§ Work request
Reproduce every line of text in the material below without any changes, and leave the pictures out of your answer.

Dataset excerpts
────────────────────────────────────────

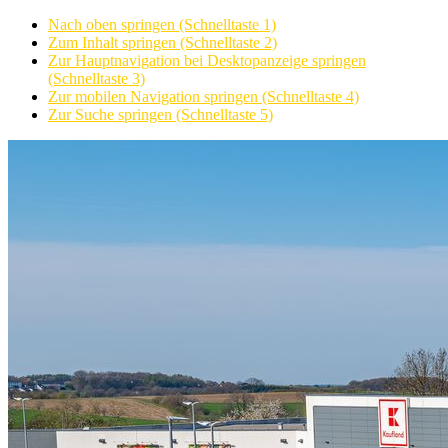
Nach oben springen (Schnelltaste 1)
Zum Inhalt springen (Schnelltaste 2)
Zur Hauptnavigation bei Desktopanzeige springen
(Schnelltaste 3)
Zur mobilen Navigation springen (Schnelltaste 4)
Zur Suche springen (Schnelltaste 5)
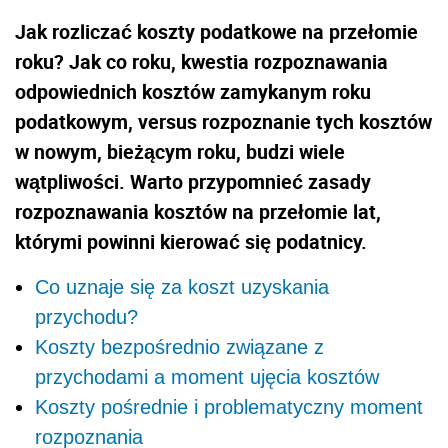
Jak rozliczać koszty podatkowe na przełomie
roku? Jak co roku, kwestia rozpoznawania
odpowiednich kosztów zamykanym roku
podatkowym, versus rozpoznanie tych kosztów
w nowym, bieżącym roku, budzi wiele
wątpliwości. Warto przypomnieć zasady
rozpoznawania kosztów na przełomie lat,
którymi powinni kierować się podatnicy.
Co uznaje się za koszt uzyskania
przychodu?
Koszty bezpośrednio związane z
przychodami a moment ujęcia kosztów
Koszty pośrednie i problematyczny moment
rozpoznania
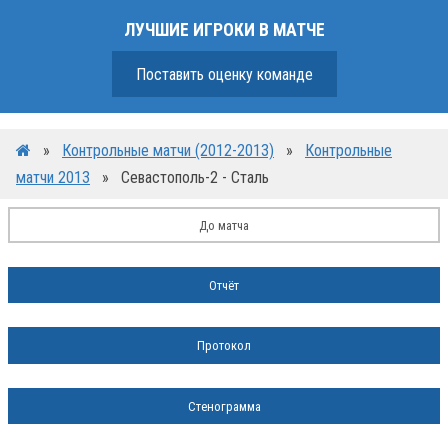
ЛУЧШИЕ ИГРОКИ В МАТЧЕ
Поставить оценку команде
»
Контрольные матчи (2012-2013)
»
Контрольные
матчи 2013
»
Севастополь-2 - Сталь
До матча
Отчёт
Протокол
Стенограмма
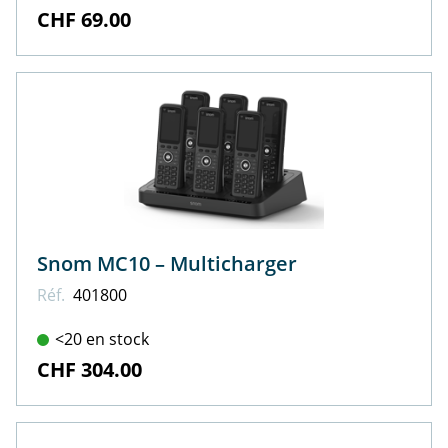
CHF 69.00
Snom MC10 – Multicharger
Réf.
401800
<20 en stock
CHF 304.00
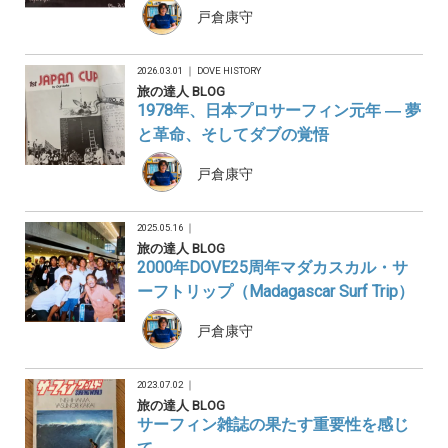
戸倉康守
2026.03.01 ｜
DOVE HISTORY
旅の達人 BLOG
1978年、日本プロサーフィン元年 ― 夢
と革命、そしてダブの覚悟
戸倉康守
2025.05.16 ｜
旅の達人 BLOG
2000年DOVE25周年マダカスカル・サ
ーフトリップ（Madagascar Surf Trip）
戸倉康守
2023.07.02 ｜
旅の達人 BLOG
サーフィン雑誌の果たす重要性を感じ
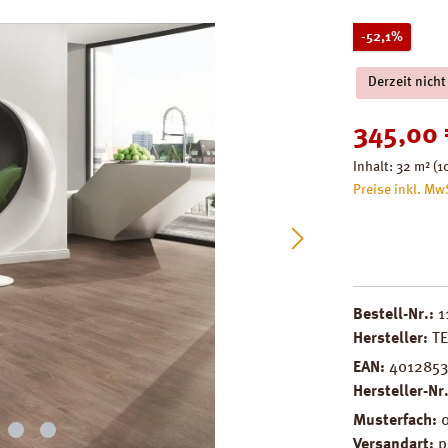
Rabatt
-52,1%
Derzeit nicht
Verkaufspreis
345,00 
Inhalt:
32 m²
(1
Preise inkl. Mw
Bestell-Nr.:
1
Hersteller:
T
EAN:
401285
Hersteller-Nr
Musterfach:
Versandart:
p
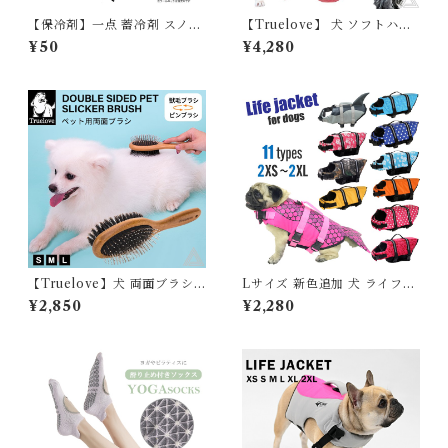
【保冷剤】一点 蓄冷剤 スノー
【Truelove】 犬 ソフトハー
パック 50g ペットクールネッ
ネス 胴輪 ECO 小型犬 中型犬
¥50
¥4,280
ク用
大型犬 おしゃれ しっかり 安全
デニム風 丈夫 快適 フィット感
反射素材 かわいい カラフル 夜
間安全 定番 優しい 痛くない
フレンチブルドッグ リサイク
ル素材 TLH3012
【Truelove】犬 両面ブラシ
Lサイズ 新色追加 犬 ライフジ
獣毛ブラシ 黒豚毛ブラシ クシ
ャケット 犬用 ドッグ ペット
¥2,850
¥2,280
長毛種 くせ毛 巻き毛 トリミン
安全 安心 超小型犬 小型犬 中
グ ブラッシング 換毛期 お手入
型犬 大型犬 XS S M L XL 水
れ用品 エコ 竹製 エルゴニック
遊び プール 海 川遊び SUP サ
ハンドル チワワ ポメラニアン
ップ救命胴衣 KM514G
パピヨン ゴールデンレトリー
バー 小型犬 中型犬 大型犬 毛
玉 血行促進 TLK23131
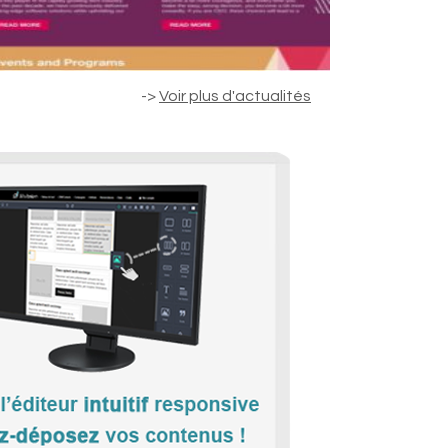
->
Voir plus d'actualités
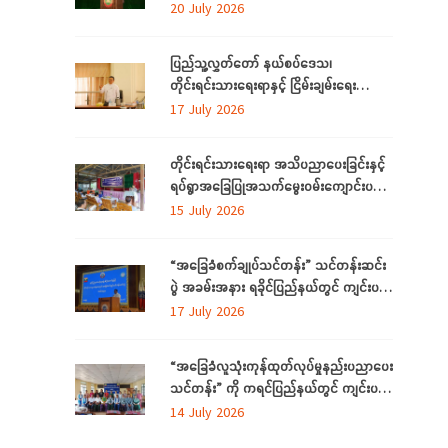
လိုအပ်ချက်များကို ဆန်းစစ်စီမံခြင်း
20 July 2026
အစီအစဉ်ကို ပဲခူးတိုင်းဒေသကြီးတွင် ကျင်းပ
ပြုလုပ်
ပြည်သူ့လွှတ်တော် နယ်စပ်ဒေသ၊
တိုင်းရင်းသားရေးရာနှင့် ငြိမ်းချမ်းရေး
ကော်မတီနှင့် တိုင်းရင်းသားလူမျိုးများရေးရာ
17 July 2026
ဝန်ကြီးဌာနတို့ တွေ့ဆုံဆွေးနွေး
တိုင်းရင်းသားရေးရာ အသိပညာပေးခြင်းနှင့်
ရပ်ရွာအခြေပြုအသက်မွေးဝမ်းကျောင်းပညာ
လိုအပ်ချက်တို့ကို ဆန်းစစ်စီမံခြင်း အစီအစဉ်
15 July 2026
ကို ပဲခူးတိုင်းဒေသကြီးတွင် ကျင်းပပြုလုပ်
“အခြေခံစက်ချုပ်သင်တန်း” သင်တန်းဆင်း
ပွဲ အခမ်းအနား ရခိုင်ပြည်နယ်တွင် ကျင်းပ
ပြုလုပ်
17 July 2026
“အခြေခံလူသုံးကုန်ထုတ်လုပ်မှုနည်းပညာပေး
သင်တန်း” ကို ကရင်ပြည်နယ်တွင် ကျင်းပ
ပြုလုပ်
14 July 2026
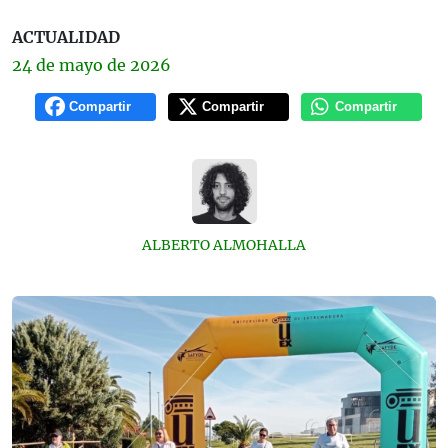
ACTUALIDAD
24 de
mayo
de 2026
Compartir
Compartir
Compartir
ALBERTO ALMOHALLA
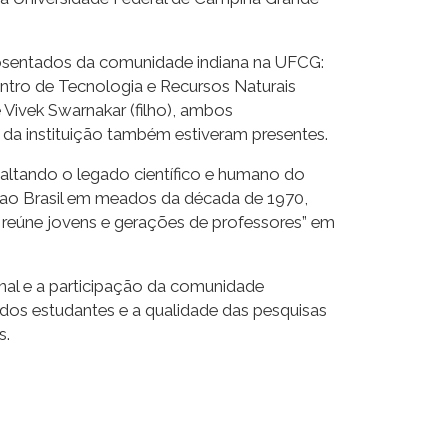
posentados da comunidade indiana na UFCG:
entro de Tecnologia e Recursos Naturais
Vivek Swarnakar (filho), ambos
da instituição também estiveram presentes.
ssaltando o legado científico e humano do
ao Brasil em meados da década de 1970,
 reúne jovens e gerações de professores” em
onal e a participação da comunidade
 dos estudantes e a qualidade das pesquisas
s.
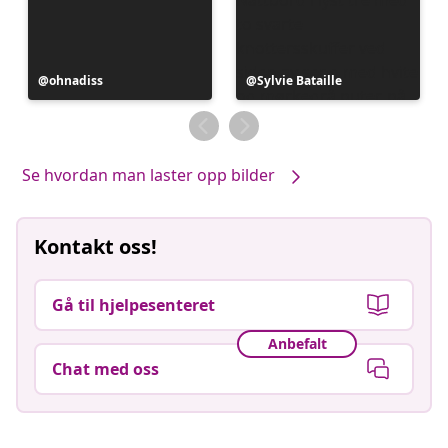
Innlegg
ohnadiss
Innlegg
Sylvie Bataille
publisert
publisert
av
av
Se hvordan man laster opp bilder
Kontakt oss!
Gå til hjelpesenteret
Anbefalt
Chat med oss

────────────────────────────────────────

§ Result of the exercise
Nach oben springen (Schnelltaste 1)
Zum Inhalt springen (Schnelltaste 2)
Zur Hauptnavigation bei Desktopanzeige springen
(Schnelltaste 3)
Zur mobilen Navigation springen (Schnelltaste 4)
Zur Suche springen (Schnelltaste 5)
Jak rozliczać koszty podatkowe na przełomie
roku? Jak co roku, kwestia rozpoznawania
odpowiednich kosztów zamykanym roku
podatkowym, versus rozpoznanie tych kosztów
w nowym, bieżącym roku, budzi wiele
wątpliwości. Warto przypomnieć zasady
rozpoznawania kosztów na przełomie lat,
którymi powinni kierować się podatnicy.
Co uznaje się za koszt uzyskania
przychodu?
Koszty bezpośrednio związane z
przychodami a moment ujęcia kosztów
Koszty pośrednie i problematyczny moment
rozpoznania
ЛУЧШИЕ ИГРОКИ В МАТЧЕ
Поставить оценку команде
»
Контрольные матчи (2012-2013)
»
Контрольные
матчи 2013
»
Севастополь-2 - Сталь
До матча
Отчёт
Протокол
Стенограмма
CHF 69.00
Snom MC10 – Multicharger
Réf.
401800
<20 en stock
CHF 304.00
戸倉康守
2026.03.01 ｜
DOVE HISTORY
旅の達人 BLOG
1978年、日本プロサーフィン元年 ― 夢
と革命、そしてダブの覚悟
戸倉康守
2025.05.16 ｜
旅の達人 BLOG
2000年DOVE25周年マダカスカル・サ
ーフトリップ（Madagascar Surf Trip）
戸倉康守
2023.07.02 ｜
旅の達人 BLOG
サーフィン雑誌の果たす重要性を感じ
Rabatt
-52,1%
Derzeit nicht
Verkaufspreis
345,00 
Inhalt:
32 m²
(1
Preise inkl. Mw
Bestell-Nr.:
1
Hersteller:
T
EAN:
401285
Hersteller-Nr
Musterfach:
Versandart:
p
【保冷剤】一点 蓄冷剤 スノー
【Truelove】 犬 ソフトハー
パック 50g ペットクールネッ
ネス 胴輪 ECO 小型犬 中型犬
¥50
¥4,280
ク用
大型犬 おしゃれ しっかり 安全
デニム風 丈夫 快適 フィット感
反射素材 かわいい カラフル 夜
間安全 定番 優しい 痛くない
フレンチブルドッグ リサイク
ル素材 TLH3012
【Truelove】犬 両面ブラシ
Lサイズ 新色追加 犬 ライフジ
獣毛ブラシ 黒豚毛ブラシ クシ
ャケット 犬用 ドッグ ペット
¥2,850
¥2,280
長毛種 くせ毛 巻き毛 トリミン
安全 安心 超小型犬 小型犬 中
グ ブラッシング 換毛期 お手入
型犬 大型犬 XS S M L XL 水
れ用品 エコ 竹製 エルゴニック
遊び プール 海 川遊び SUP サ
ハンドル チワワ ポメラニアン
ップ救命胴衣 KM514G
パピヨン ゴールデンレトリー
バー 小型犬 中型犬 大型犬 毛
玉 血行促進 TLK23131
->
Voir plus d'actualités
လိုအပ်ချက်များကို ဆန်းစစ်စီမံခြင်း
20 July 2026
အစီအစဉ်ကို ပဲခူးတိုင်းဒေသကြီးတွင် ကျင်းပ
ပြုလုပ်
ပြည်သူ့လွှတ်တော် နယ်စပ်ဒေသ၊
တိုင်းရင်းသားရေးရာနှင့် ငြိမ်းချမ်းရေး
ကော်မတီနှင့် တိုင်းရင်းသားလူမျိုးများရေးရာ
17 July 2026
ဝန်ကြီးဌာနတို့ တွေ့ဆုံဆွေးနွေး
တိုင်းရင်းသားရေးရာ အသိပညာပေးခြင်းနှင့်
ရပ်ရွာအခြေပြုအသက်မွေးဝမ်းကျောင်းပညာ
လိုအပ်ချက်တို့ကို ဆန်းစစ်စီမံခြင်း အစီအစဉ်
15 July 2026
ကို ပဲခူးတိုင်းဒေသကြီးတွင် ကျင်းပပြုလုပ်
“အခြေခံစက်ချုပ်သင်တန်း” သင်တန်းဆင်း
ပွဲ အခမ်းအနား ရခိုင်ပြည်နယ်တွင် ကျင်းပ
ပြုလုပ်
17 July 2026
“အခြေခံလူသုံးကုန်ထုတ်လုပ်မှုနည်းပညာပေး
သင်တန်း” ကို ကရင်ပြည်နယ်တွင် ကျင်းပ
ပြုလုပ်
14 July 2026
ACTUALIDAD
24 de
mayo
de 2026
Compartir
Compartir
Compartir
ALBERTO ALMOHALLA
posentados da comunidade indiana na UFCG:
entro de Tecnologia e Recursos Naturais
Vivek Swarnakar (filho), ambos
da instituição também estiveram presentes.
ssaltando o legado científico e humano do
ao Brasil em meados da década de 1970,
 reúne jovens e gerações de professores” em
onal e a participação da comunidade
 dos estudantes e a qualidade das pesquisas
s.
Innlegg
ohnadiss
Innlegg
Sylvie Bataille
publisert
publisert
av
av
Se hvordan man laster opp bilder
Kontakt oss!
Gå til hjelpesenteret
Anbefalt
Chat med oss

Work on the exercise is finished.